Security blogger Brian Krebs reported in July 2015 that the Trump Hotel Collection had been the victim over several months of a credit card breach at multiple U.S. sites. Last August, a hacker group defaced the Trump.com site by posting a tribute to comedian Jon Stewart. Three months later, a group that calls itself the HydraHacking Team posted on Facebook Trump’s social security number and his cell phone.
At the start of 2016, the group New World Hackers took credit on Twitter for taking down Trump’s presidential campaign site. Last week, the same group claimed an attack on the Trump hotel chain’s website and said it was “testing” its capabilities ahead of April 1.
Another New World Hackers member, who goes by the name SinfulHaze, said in an interview he was surprised the billionaire Trump hadn’t already done more to improve his online security presence. “He could pay someone to sit there and watch the service 24/7,” he said.
Several of the other presidential campaigns have been dealing with cyber weaknesses too.
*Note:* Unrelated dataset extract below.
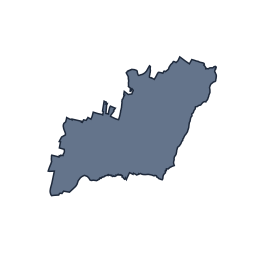 the district of Pancesti, Bacau, Romania, rotated 29°
{"feature_id": "2599482B36225776128358", "entity_name": "Pancesti", "entity_type": "district", "adm_level": 2, "iso_a3": "ROU", "parent_name": "Romania", "parent_adm1": "Bacau", "projection": "orthographic", "projection_center": [27.113, 46.364], "detail": "fine", "context": "isolated", "style": "filled", "palette": "slate", "viewbox_px": 256, "rotation_deg": 29, "n_neighbors": 0, "source": "geoboundaries", "source_scale": "gbopen_adm2", "svg_char_len": 5779}
<svg xmlns="http://www.w3.org/2000/svg" viewBox="0 0 256 256"><g transform="rotate(29 128 128)"><path d="M94.0,224.2L95.7,222.9L99.9,220.2L99.8,219.3L100.2,218.0L102.0,217.3L102.3,214.5L107.9,212.5L110.4,204.8L110.6,203.7L110.6,203.2L110.7,202.1L110.0,198.2L110.5,194.5L111.2,192.9L112.2,191.4L113.0,190.5L116.0,190.1L118.7,191.0L119.6,191.8L120.9,191.8L121.7,191.5L122.8,190.5L126.0,189.3L126.7,188.4L126.9,187.8L127.7,186.9L127.5,186.3L127.9,185.9L127.7,185.5L127.7,185.3L127.9,185.3L128.3,184.9L128.6,185.1L128.9,185.0L128.9,184.6L128.8,184.4L129.0,184.3L129.1,184.1L129.0,183.8L129.3,183.3L129.8,183.2L129.9,182.9L130.5,182.5L130.6,182.2L130.8,182.1L130.9,181.4L131.2,180.9L131.5,180.9L131.9,180.1L132.8,179.6L133.2,179.1L133.6,179.1L133.5,178.7L133.2,178.4L133.4,178.2L134.1,178.3L134.9,178.2L135.3,177.8L135.8,178.0L136.3,177.6L136.3,177.8L136.4,177.6L136.7,177.8L137.3,177.7L137.8,178.0L138.6,177.4L138.8,176.8L139.4,176.9L140.0,176.7L140.3,176.2L140.5,176.0L140.7,175.4L140.5,175.1L141.0,175.0L141.0,174.8L141.4,174.5L141.4,173.9L141.8,173.7L141.8,173.4L142.0,173.2L142.7,173.6L143.1,173.1L143.7,173.2L143.9,173.1L144.0,172.7L144.3,172.7L144.0,172.5L144.1,172.4L145.2,172.3L145.6,172.8L146.2,172.5L146.7,173.7L147.1,173.5L147.6,173.7L147.9,173.7L148.5,174.1L149.9,174.5L150.1,174.3L150.2,173.7L150.0,173.0L151.6,173.9L151.4,172.6L151.0,166.3L154.9,166.1L154.7,164.9L157.2,164.8L158.4,164.9L159.0,164.1L159.7,163.4L159.6,162.8L160.1,162.9L161.0,161.7L162.3,161.7L163.6,161.4L165.7,160.4L168.2,158.7L171.5,157.6L173.7,157.3L174.3,156.9L174.3,156.7L174.7,156.7L175.1,156.3L175.1,156.2L175.8,156.0L176.2,156.1L176.9,156.8L177.0,156.7L177.3,156.9L178.4,156.9L178.8,157.0L179.0,157.2L179.6,157.3L182.3,156.9L183.1,156.6L183.0,155.5L182.0,153.1L182.0,152.7L181.8,151.8L181.9,150.8L182.4,149.0L181.9,148.1L181.8,147.7L181.5,147.7L181.4,147.1L182.2,146.7L181.7,145.9L181.4,145.1L182.2,144.7L182.9,144.5L183.0,143.8L183.2,143.7L183.7,142.4L183.7,142.1L184.4,141.4L184.4,141.2L185.3,140.0L186.7,138.4L185.4,137.2L184.6,136.2L184.0,134.6L183.8,133.5L183.0,132.2L182.5,130.4L182.6,129.7L182.8,129.4L182.7,127.2L182.4,126.5L182.1,125.4L181.4,123.8L181.1,122.2L180.8,121.3L180.9,120.2L181.7,118.5L181.6,117.8L181.8,116.7L181.8,115.8L181.5,113.6L181.9,112.5L181.7,112.2L181.3,110.7L181.5,109.8L181.3,108.7L181.3,107.3L181.3,106.8L181.6,105.7L181.8,102.4L181.4,100.8L181.2,99.5L180.9,98.2L179.6,95.1L179.0,93.3L179.0,92.1L178.0,89.1L177.8,87.9L178.1,86.6L177.7,85.7L177.2,85.3L177.0,84.7L177.1,84.3L177.6,83.3L177.6,82.6L177.2,80.7L177.5,78.8L177.2,77.9L176.7,77.0L176.8,76.7L177.1,76.4L178.1,75.8L179.0,73.9L180.4,72.7L180.9,70.0L181.2,69.1L181.5,68.5L182.0,68.0L183.4,67.4L183.3,67.1L183.7,64.9L183.7,63.8L183.4,62.8L183.3,61.5L182.8,60.0L182.5,57.3L181.2,55.0L179.7,53.1L179.3,51.1L179.2,49.7L179.5,48.6L179.7,48.3L180.2,47.0L180.5,46.2L181.5,45.3L181.8,44.3L181.1,42.5L180.8,41.3L180.5,41.0L180.1,39.7L179.2,38.6L177.4,37.3L177.3,37.1L176.5,36.8L176.0,35.5L175.9,34.9L176.1,34.5L176.1,33.9L175.6,33.7L175.6,33.3L175.9,32.8L175.9,32.5L175.7,32.3L175.3,32.3L175.2,31.8L174.4,31.8L173.5,32.8L173.2,33.8L172.7,34.5L171.4,35.1L170.3,35.9L169.5,37.3L169.2,37.3L168.8,37.6L168.2,37.9L167.3,38.5L166.9,37.5L166.3,37.3L164.8,36.5L163.8,36.2L163.9,35.3L163.2,34.7L162.0,34.7L158.7,35.7L157.0,35.7L156.8,35.9L156.0,36.0L155.3,36.3L153.7,36.5L150.6,37.2L150.6,42.1L146.1,41.7L138.8,40.7L139.1,45.0L138.4,47.2L138.3,47.5L137.4,47.4L135.8,47.6L135.4,48.0L135.4,49.5L134.7,51.7L134.5,54.2L134.5,55.1L134.9,56.8L134.3,58.5L133.4,60.5L132.3,60.6L131.9,60.9L131.9,63.2L130.1,63.6L128.3,64.2L127.6,64.6L127.4,65.8L127.5,70.0L127.4,72.8L125.7,72.7L125.3,72.8L125.2,72.7L124.3,72.7L124.3,73.0L122.2,73.2L121.5,72.1L121.2,70.8L120.8,69.9L120.5,68.7L119.7,66.8L118.7,65.5L117.8,63.4L116.7,63.1L116.6,63.8L116.6,69.3L115.9,71.9L114.5,74.2L113.4,75.2L112.1,76.7L111.7,76.9L111.0,76.6L109.6,75.3L108.7,74.1L108.1,73.6L107.6,73.5L105.5,73.8L102.8,74.9L102.5,75.6L102.1,75.8L102.1,76.1L101.7,76.4L101.6,76.8L101.3,76.8L100.2,78.3L100.1,78.5L100.3,78.7L100.1,78.9L100.1,79.2L99.9,79.5L99.7,80.6L103.4,83.0L103.7,83.3L103.9,84.1L104.3,84.5L104.5,84.9L104.8,85.1L104.9,85.4L105.3,85.8L106.1,87.2L106.4,88.2L107.9,90.6L108.2,91.5L111.7,92.1L111.7,92.3L111.1,92.2L111.1,92.5L111.4,92.5L111.3,93.0L111.9,93.2L111.8,94.7L112.6,94.6L112.7,93.6L112.9,92.4L112.8,91.9L114.3,92.5L114.5,93.0L114.5,94.4L114.8,95.7L114.7,96.1L114.8,96.4L112.0,98.6L107.0,97.8L108.1,100.8L108.6,101.0L108.7,101.5L109.1,101.2L109.0,102.3L109.4,105.0L109.1,105.8L109.8,107.8L110.4,108.6L111.9,112.2L112.4,113.2L112.6,114.1L112.9,114.8L113.2,116.4L113.8,117.8L114.0,118.6L114.5,120.0L115.2,122.6L115.7,125.3L115.2,125.5L112.5,126.0L107.1,126.3L106.8,125.1L107.5,120.3L107.4,120.0L106.7,119.4L107.1,118.7L107.3,116.8L106.9,116.9L102.0,117.4L102.0,118.7L103.1,122.9L104.1,125.3L103.9,125.5L102.9,125.5L102.4,125.8L101.6,126.0L97.9,117.6L98.2,117.3L98.1,116.8L97.7,117.2L97.4,117.1L97.0,117.5L97.0,117.3L97.2,117.1L97.1,116.6L96.7,116.6L96.3,115.9L95.6,116.1L94.1,116.1L97.5,125.6L98.5,125.6L99.5,128.8L98.7,128.8L94.7,130.0L89.9,131.0L91.0,135.2L91.3,138.3L87.9,138.2L87.9,138.6L87.7,141.6L85.2,142.4L85.3,145.3L84.4,145.5L84.2,144.6L74.9,147.3L75.1,148.0L74.1,147.8L73.6,148.2L72.4,148.6L71.6,148.4L70.9,148.6L69.3,148.6L69.8,150.0L70.5,152.9L69.7,155.0L69.9,156.5L70.4,157.7L72.1,159.8L75.8,162.9L76.6,164.4L74.3,168.1L74.4,173.2L75.7,172.8L77.6,178.7L82.6,177.6L83.9,179.6L84.1,180.4L84.1,182.0L84.2,182.8L84.5,183.6L82.4,184.4L82.6,185.0L81.3,185.5L81.7,186.8L74.5,188.7L74.6,189.5L75.3,190.7L75.8,191.9L76.7,193.4L77.5,194.4L77.9,196.6L78.4,200.7L78.7,202.3L78.9,203.7L79.1,204.4L80.3,204.0L84.5,201.4L88.3,213.6L89.4,218.2L90.3,220.6L90.9,221.7L92.1,223.0L93.1,223.8L94.0,224.2Z" fill="#64748b" stroke="#1e293b" stroke-width="1.5"/></g></svg>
Ted Cruz’s campaign, which did not respond to a request to comment, was dinged last month for poor cyber-hygiene by the Associated Press. With the help of a computer-security firm, AP had conducted a review of a Cruz mobile app installed on more than 70,000 Apple and Android devices and found poor coding and weak encryption that potentially exposed personal data and allowed text messages to be sent without a user’s permission. The Cruz campaign updated its technology to address the problems. At the same time that the AP was reporting its story, it also learned that one of the Cruz campaign’s senior staffers, Chris Wilson, fell victim to a “phishing” scheme that exposed his email account to hackers.
While the Clinton campaign wouldn’t comment about any past hacking attempts, its website does include one cyber-vulnerability that allows anyone to log in and create an event – even a fake one with an outrageous title like “Hillary Jail Watch Party” – and then blast it out with an official email@example.com email address and the official campaign logo in the message. Jonathan Lampe, a Madison, Wisc.-based cyber security expert at the InfoSec Institute, called the Clinton campaign website’s function a “hacker’s dream to have a trusted authority who is able to send people spam or phishing messages on her behalf.”
“I don’t understand how that got in there if you have security guys on staff,” he said.
Clinton campaign aides countered that they were well aware of the risks but opted to leave the system in place because they didn’t want to create additional hurdles for their grassroots supporters who want to host events aimed at drumming up enthusiasm. “It’s by design,” Hannon said. She said her team built the page in a way that phishing attacks can’t happen unless someone who got an infected link actually cut and pasted it into their web browser. The campaign also runs an automated review of the event postings, and staffers weigh in as well in the search for bogus events. So far, she said, they’ve only had to remove a couple of items.